Book review: The Passage

Justin Cronin’s The Passage.

Author: Justin Cronin
Publisher: Orion

Let’s get the size issue out of the way first. The Passage is a pretty big book, clocking in at 766 pages in the hardback version, but it’s not the longest you’ll ever read.

The story, briefly, is as follows. The US Army is running experiments on death row inmates to create super soldiers, using a vampire serum. It all goes wrong, civilisation ends, the book jumps forward 90-odd years to the aftermath, then again. It’s too detailed to fully describe in the space accorded to a half page review, and this is both its greatest strength and its biggest weakness.

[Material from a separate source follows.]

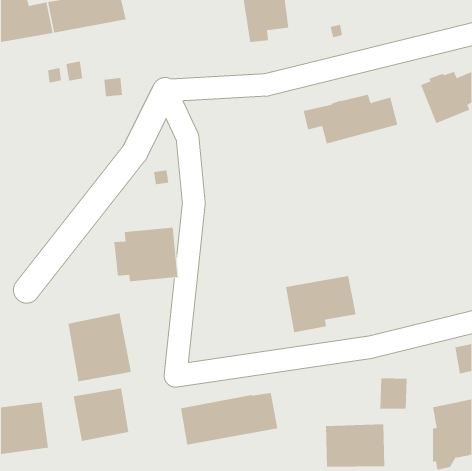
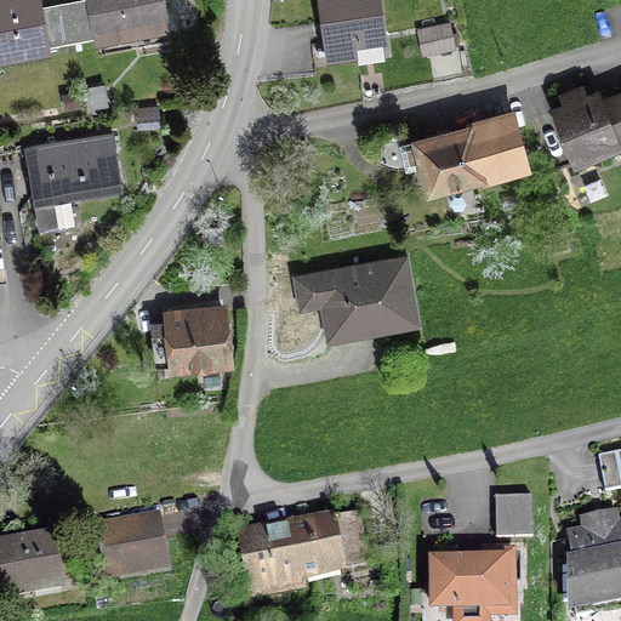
building: none -> [23,126,124,232]
building: [285,276,356,333] -> [318,261,411,336]
building: [68,313,132,382] -> none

Cronin’s sprawling epic, the first part of a trilogy we’re led to believe, is insanely elaborate, with a huge amount of thought given to the world. It’s immersive, nuanced and splendid (in a terrifying way) – it draws you in and refuses to let you go. It also, unfortunately, is a bit preponderous in places, such as the lengthy account of Philadelphia’s evacuation or the frequent supplementary material to the narrative that breaks the flow. Indeed it could be three books, as the pace changes so drastically between the time periods that you often feel as if you’re reading a different novel entirely.

What rescues the tale and sustains it throughout is Cronin’s deft hand, however. He writes in a way that’s quite simply a pleasure to read, as words flow into descriptive sentences, punctuated by dialogue and stirred by metaphor. His characterisation could use some work, but overall, there’s not too much in the way of style to pick apart. It’s easy to see why this novel has been gaining such popular momentum – Ridley Scott has optioned the rights already – but it can be a difficult one to finish if, like us, you have several books on the go at once. Concentrate on this and it will reward you, if not bowl you over entirely.